REQUIRED WORK ▸
Would you reproduce all of the entries exactly?

THE DATA ▸
______

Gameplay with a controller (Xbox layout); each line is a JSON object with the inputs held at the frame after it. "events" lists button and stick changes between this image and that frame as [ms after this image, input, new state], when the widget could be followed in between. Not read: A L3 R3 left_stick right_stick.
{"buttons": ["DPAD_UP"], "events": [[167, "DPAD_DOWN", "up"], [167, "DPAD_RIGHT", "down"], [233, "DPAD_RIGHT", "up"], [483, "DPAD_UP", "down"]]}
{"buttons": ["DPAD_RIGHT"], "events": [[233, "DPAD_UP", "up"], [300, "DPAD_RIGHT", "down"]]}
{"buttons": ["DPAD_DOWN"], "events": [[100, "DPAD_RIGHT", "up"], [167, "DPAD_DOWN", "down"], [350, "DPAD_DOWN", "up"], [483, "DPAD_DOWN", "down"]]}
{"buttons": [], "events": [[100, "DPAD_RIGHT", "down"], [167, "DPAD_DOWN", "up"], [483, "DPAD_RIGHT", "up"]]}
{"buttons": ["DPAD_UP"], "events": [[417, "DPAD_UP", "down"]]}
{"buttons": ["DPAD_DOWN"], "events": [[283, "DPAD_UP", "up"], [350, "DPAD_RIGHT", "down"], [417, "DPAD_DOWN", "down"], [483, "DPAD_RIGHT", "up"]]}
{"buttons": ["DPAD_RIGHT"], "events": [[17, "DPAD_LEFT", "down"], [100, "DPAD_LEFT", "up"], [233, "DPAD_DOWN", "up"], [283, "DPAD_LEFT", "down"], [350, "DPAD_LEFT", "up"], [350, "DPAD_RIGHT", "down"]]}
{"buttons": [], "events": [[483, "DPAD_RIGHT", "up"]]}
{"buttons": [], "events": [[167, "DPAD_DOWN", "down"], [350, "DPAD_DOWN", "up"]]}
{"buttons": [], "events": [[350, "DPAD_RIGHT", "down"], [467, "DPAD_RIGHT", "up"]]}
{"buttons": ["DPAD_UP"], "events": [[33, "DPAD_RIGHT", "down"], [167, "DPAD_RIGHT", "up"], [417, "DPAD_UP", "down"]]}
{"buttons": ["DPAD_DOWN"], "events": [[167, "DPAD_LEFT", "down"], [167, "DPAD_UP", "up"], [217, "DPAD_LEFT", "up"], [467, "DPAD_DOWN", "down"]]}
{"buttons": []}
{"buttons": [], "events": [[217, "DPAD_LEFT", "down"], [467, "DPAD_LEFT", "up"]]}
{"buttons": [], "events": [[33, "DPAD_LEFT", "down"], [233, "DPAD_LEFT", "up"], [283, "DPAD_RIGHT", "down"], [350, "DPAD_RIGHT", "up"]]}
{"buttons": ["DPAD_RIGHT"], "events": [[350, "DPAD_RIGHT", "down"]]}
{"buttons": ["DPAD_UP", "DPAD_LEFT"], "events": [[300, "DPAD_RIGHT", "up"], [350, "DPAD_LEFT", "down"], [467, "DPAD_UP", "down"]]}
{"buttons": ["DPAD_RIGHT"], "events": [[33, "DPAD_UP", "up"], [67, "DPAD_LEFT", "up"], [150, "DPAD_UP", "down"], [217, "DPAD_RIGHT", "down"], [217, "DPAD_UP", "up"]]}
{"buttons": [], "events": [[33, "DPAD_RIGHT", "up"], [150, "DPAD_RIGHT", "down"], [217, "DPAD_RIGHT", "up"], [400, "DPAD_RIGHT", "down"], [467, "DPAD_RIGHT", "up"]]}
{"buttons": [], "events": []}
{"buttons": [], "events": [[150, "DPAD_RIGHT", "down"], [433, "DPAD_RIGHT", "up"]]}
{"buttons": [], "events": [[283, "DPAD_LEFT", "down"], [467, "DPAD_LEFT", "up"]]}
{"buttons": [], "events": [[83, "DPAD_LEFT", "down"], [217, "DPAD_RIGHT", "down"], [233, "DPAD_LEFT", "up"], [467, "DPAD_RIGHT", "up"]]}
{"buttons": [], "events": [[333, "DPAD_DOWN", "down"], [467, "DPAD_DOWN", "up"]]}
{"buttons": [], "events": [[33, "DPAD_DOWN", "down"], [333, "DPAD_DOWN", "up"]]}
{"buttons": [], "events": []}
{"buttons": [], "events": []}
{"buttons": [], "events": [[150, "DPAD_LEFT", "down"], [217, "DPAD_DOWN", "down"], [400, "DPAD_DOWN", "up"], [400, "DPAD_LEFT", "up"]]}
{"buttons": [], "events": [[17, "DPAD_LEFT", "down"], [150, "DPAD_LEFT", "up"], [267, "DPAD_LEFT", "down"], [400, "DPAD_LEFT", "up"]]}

______

FINAL ANSWER ▸
Gameplay with a controller (Xbox layout); each line is a JSON object with the inputs held at the frame after it. "events" lists button and stick changes between this image and that frame as [ms after this image, input, new state], when the widget could be followed in between. Not read: A L3 R3 left_stick right_stick.
{"buttons": ["DPAD_UP"], "events": [[167, "DPAD_DOWN", "up"], [167, "DPAD_RIGHT", "down"], [233, "DPAD_RIGHT", "up"], [483, "DPAD_UP", "down"]]}
{"buttons": ["DPAD_RIGHT"], "events": [[233, "DPAD_UP", "up"], [300, "DPAD_RIGHT", "down"]]}
{"buttons": ["DPAD_DOWN"], "events": [[100, "DPAD_RIGHT", "up"], [167, "DPAD_DOWN", "down"], [350, "DPAD_DOWN", "up"], [483, "DPAD_DOWN", "down"]]}
{"buttons": [], "events": [[100, "DPAD_RIGHT", "down"], [167, "DPAD_DOWN", "up"], [483, "DPAD_RIGHT", "up"]]}
{"buttons": ["DPAD_UP"], "events": [[417, "DPAD_UP", "down"]]}
{"buttons": ["DPAD_DOWN"], "events": [[283, "DPAD_UP", "up"], [350, "DPAD_RIGHT", "down"], [417, "DPAD_DOWN", "down"], [483, "DPAD_RIGHT", "up"]]}
{"buttons": ["DPAD_RIGHT"], "events": [[17, "DPAD_LEFT", "down"], [100, "DPAD_LEFT", "up"], [233, "DPAD_DOWN", "up"], [283, "DPAD_LEFT", "down"], [350, "DPAD_LEFT", "up"], [350, "DPAD_RIGHT", "down"]]}
{"buttons": [], "events": [[483, "DPAD_RIGHT", "up"]]}
{"buttons": [], "events": [[167, "DPAD_DOWN", "down"], [350, "DPAD_DOWN", "up"]]}
{"buttons": [], "events": [[350, "DPAD_RIGHT", "down"], [467, "DPAD_RIGHT", "up"]]}
{"buttons": ["DPAD_UP"], "events": [[33, "DPAD_RIGHT", "down"], [167, "DPAD_RIGHT", "up"], [417, "DPAD_UP", "down"]]}
{"buttons": ["DPAD_DOWN"], "events": [[167, "DPAD_LEFT", "down"], [167, "DPAD_UP", "up"], [217, "DPAD_LEFT", "up"], [467, "DPAD_DOWN", "down"]]}
{"buttons": []}
{"buttons": [], "events": [[217, "DPAD_LEFT", "down"], [467, "DPAD_LEFT", "up"]]}
{"buttons": [], "events": [[33, "DPAD_LEFT", "down"], [233, "DPAD_LEFT", "up"], [283, "DPAD_RIGHT", "down"], [350, "DPAD_RIGHT", "up"]]}
{"buttons": ["DPAD_RIGHT"], "events": [[350, "DPAD_RIGHT", "down"]]}
{"buttons": ["DPAD_UP", "DPAD_LEFT"], "events": [[300, "DPAD_RIGHT", "up"], [350, "DPAD_LEFT", "down"], [467, "DPAD_UP", "down"]]}
{"buttons": ["DPAD_RIGHT"], "events": [[33, "DPAD_UP", "up"], [67, "DPAD_LEFT", "up"], [150, "DPAD_UP", "down"], [217, "DPAD_RIGHT", "down"], [217, "DPAD_UP", "up"]]}
{"buttons": [], "events": [[33, "DPAD_RIGHT", "up"], [150, "DPAD_RIGHT", "down"], [217, "DPAD_RIGHT", "up"], [400, "DPAD_RIGHT", "down"], [467, "DPAD_RIGHT", "up"]]}
{"buttons": [], "events": []}
{"buttons": [], "events": [[150, "DPAD_RIGHT", "down"], [433, "DPAD_RIGHT", "up"]]}
{"buttons": [], "events": [[283, "DPAD_LEFT", "down"], [467, "DPAD_LEFT", "up"]]}
{"buttons": [], "events": [[83, "DPAD_LEFT", "down"], [217, "DPAD_RIGHT", "down"], [233, "DPAD_LEFT", "up"], [467, "DPAD_RIGHT", "up"]]}
{"buttons": [], "events": [[333, "DPAD_DOWN", "down"], [467, "DPAD_DOWN", "up"]]}
{"buttons": [], "events": [[33, "DPAD_DOWN", "down"], [333, "DPAD_DOWN", "up"]]}
{"buttons": [], "events": []}
{"buttons": [], "events": []}
{"buttons": [], "events": [[150, "DPAD_LEFT", "down"], [217, "DPAD_DOWN", "down"], [400, "DPAD_DOWN", "up"], [400, "DPAD_LEFT", "up"]]}
{"buttons": [], "events": [[17, "DPAD_LEFT", "down"], [150, "DPAD_LEFT", "up"], [267, "DPAD_LEFT", "down"], [400, "DPAD_LEFT", "up"]]}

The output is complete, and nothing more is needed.